■ **Extract to read**:
- Opening Delimiter -

Need help growing potatoes? Be sure to check out my articles:
Other Plants Susceptible to Potato Beetles
Though they are called potato beetles, potato plants aren’t the only ones at risk from this pest. These other plants can also fall victim to the Colorado Potato Beetle:
- Tomatoes (another nightshade like potatoes)
- Ground Cherries
If you’d like a handy guide for all things natural pest control, then be sure to check out my Natural Pest Control for the Home Garden E-book. It’s a great resource to have on hand for those trying to keep pesticides out of the garden.
How to Get Rid of Potato Beetles Without Pesticides
If you are trying to get rid of potato beetles in your garden or on your plants, then there are some easy techniques that you can employ. These include:
- Companion Planting: This does more to repel potato beetles. Planting marigolds, catmint, or nasturtiums near potato plants can help deter those pests from coming. (See my full Companion Planting Guide.)
- Physical Barrier: Another idea is to create a barrier around the plant by covering it with lightweight fabric. This will stop potato beetles from getting to the plants in the first place. This will be most effective if used in conjunction with crop rotation. If you plant potatoes in the same place each year, then those overwintering beetles will pop right back up where your plants are and be under the fabric with your plant. Use this in combination with crop rotation.

- Closing Delimiter -

■ **Work item A**: In the text on potato beetles, which plants does companion planting suggest growing near potatoes to deter the pests?
■ **Work item B**: Write the next part of the text on getting rid of potato beetles without pesticides, starting after its final sentence.

(Records taken from a dataset)
- Opening Delimiter -

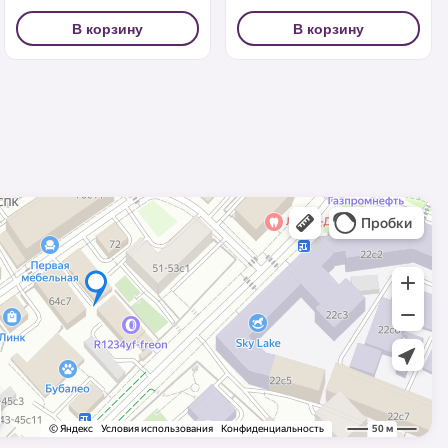
В корзину
В корзину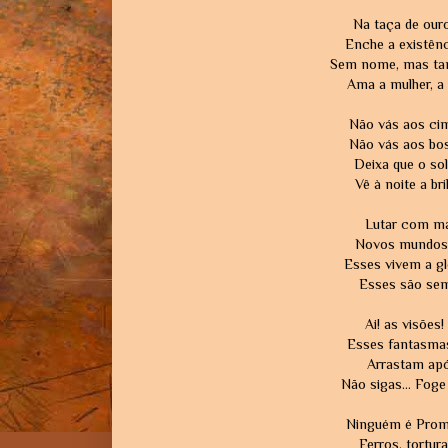
Na taça de our
Enche a existênc
Sem nome, mas ta
Ama a mulher, a 
Não vás aos cim
Não vás aos bos
Deixa que o sol
Vê à noite a br
Lutar com ma
Novos mundos 
Esses vivem a gl
Esses são sem
Ai! as visões
Esses fantasmas
Arrastam após
Não sigas... Foge
Ninguém é Prom
Ferros, tortur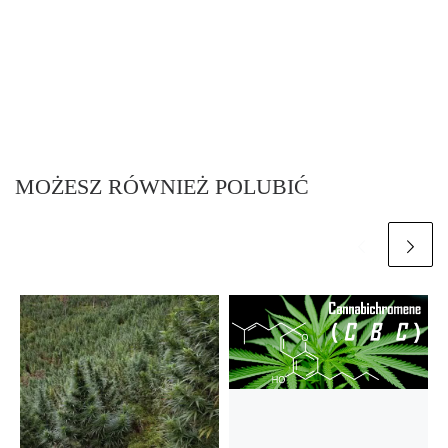
MOŻESZ RÓWNIEŻ POLUBIĆ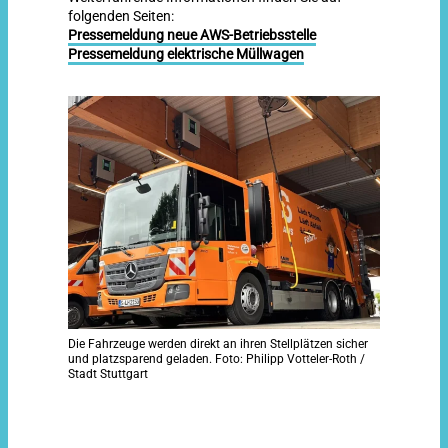
folgenden Seiten:
Pressemeldung neue AWS-Betriebsstelle
Pressemeldung elektrische Müllwagen
Die Fahrzeuge werden direkt an ihren Stellplätzen sicher
und platzsparend geladen. Foto: Philipp Votteler-Roth /
Stadt Stuttgart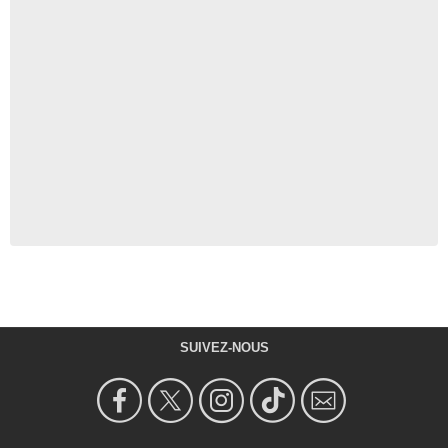
SUIVEZ-NOUS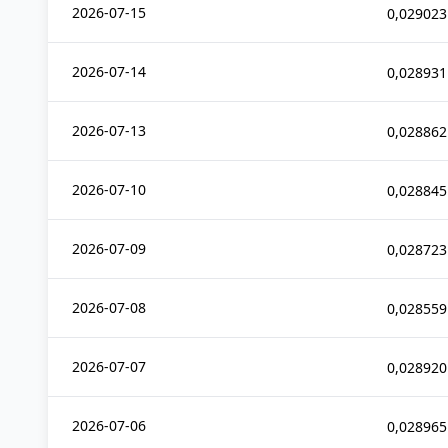
2026-07-15
0,029023
2026-07-14
0,028931
2026-07-13
0,028862
2026-07-10
0,028845
2026-07-09
0,028723
2026-07-08
0,028559
2026-07-07
0,028920
2026-07-06
0,028965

- Closing Delimiter -

■ **Task result A**: Marigolds, catmint, or nasturtiums.

■ **Task result B**:
- Handpicking: Potato beetles can be handpicked and removed from the plants. This is a time-consuming method, but it is effective. Carry a jar of soapy water around the garden with you (and wear gloves if you’re a bit squeamish like me). Grab the bugs off of the plants and drop them in the soapy water. Each bug you pick is one less bug for next year! In picking, also be sure to pick off any leaves that have eggs beneath; this will help greatly with the population.
- Biological Control: There are predators that feed on potato beetle larvae, such as ladybugs and lacewings. You can attract these predators to your garden by planting certain flowers that will serve as a food source for them. Some of these flowers include: yarrow, cosmos, coreopsis, and sunflowers.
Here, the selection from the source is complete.